Ironically, a one-time member of Berkeley's Free Speech Movement seized on this approach when she became an administrator. Annette Kolodny, a dean of the University of Arizona's College of Humanities, used her 1998 book Failing the Future to explain why colleges needed to regulate what students said. In concert with other administrators, Kolodny had stiffened penalties for offensive speech and created workshops in which new students could have their values certified or corrected. Her bogeyman was "antifeminist intellectual harassment," and her polices were designed to bring contrary speech out into the open, so it could be "readily recognized and effectively contained."

By the start of the 1990s, Kolodny's view of campus speech was the norm. Harvard law professor Randall Kennedy told The New York Times in 1991 that speech codes made sense, and that their opponents were just warring against 1960s values. Journalists had gotten some taste of universities' strange speech standards through The Dartmouth Review, a conservative newspaper whose editors were punished for articles that would have been protected anywhere else in New Hampshire. But they didn't comprehend how strict the standards were until codes at Stanford, the University of Wisconsin, and George Mason University were challenged in court and overturned. Based on these cases, schools learned how to design speech restrictions that were more likely to pass legal muster.

The speech codes, increasingly unpopular but largely still in effect, contain more than a whiff of the omnipotence administrators enjoyed under in loco parentis. Students are not treated as the adults that Dixon made them out to be. Instead they're young minds that need shaping. In most cases the bodies formed to govern speech—student judicial boards, special committees—are uniquely able to adjudicate without explaining their standards for punishment.

Universities' speech restrictions, unlike their recreational policies, do more to attract lawsuits than to repel them.
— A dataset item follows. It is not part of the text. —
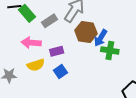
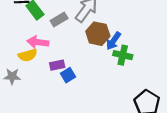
purple rectangle: (57, 51) -> (57, 65), moved
yellow semicircle: (36, 65) -> (28, 55), moved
NCHERM offers a seminar on how administrators can thwart the Foundation for Individual Rights in Education and the American Civil Liberties Union. But there hasn't been any measurable trend toward saving face by scrapping these rules. They're seen as too important to ditch—and that's illustrative of the way universities view their students.

Back in Control

Four decades after in loco parentis started to stagger, college students would be hard pressed to name their new personal liberties. Yes, they no longer fear "double secret probation." And when administrators crack down, they will almost always at least provide a reason. But today's students may be punished just as hard as their predecessors—often harder. They've discovered that social engineers have a hard time turning down the opportunity to control things.

The expanding control over college students has had repercussions in the rest of America. Campuses are proving grounds for make-nice public programs. They've provided laboratories to test speech codes and small, designated "free speech zones" for protests. (Such zones marginalize and effectively silence dissent, which is one reason they've been adopted by the major political parties for their national conventions.) The stiffening of campus law also illustrates the trend toward greater control of adults' personal behavior.

In loco parentis could be overturned only once. After 1974, students should have had an arsenal of new rights. But parents never stopped believing that universities were responsible for shaping their kids, and schools have nervously assumed that too much freedom will bring about the system's collapse.

It won't. College students will drink, despair, play loose with hygiene, make dirty jokes. Before in loco parentis made its comeback, they were thriving. Meanwhile, the changes that really worried academics in the 1970s—demands for new disciplines, shrinking core curricula—are settling into permanence. It's the most enjoyable effect of the '60s student revolts that's being whittled away.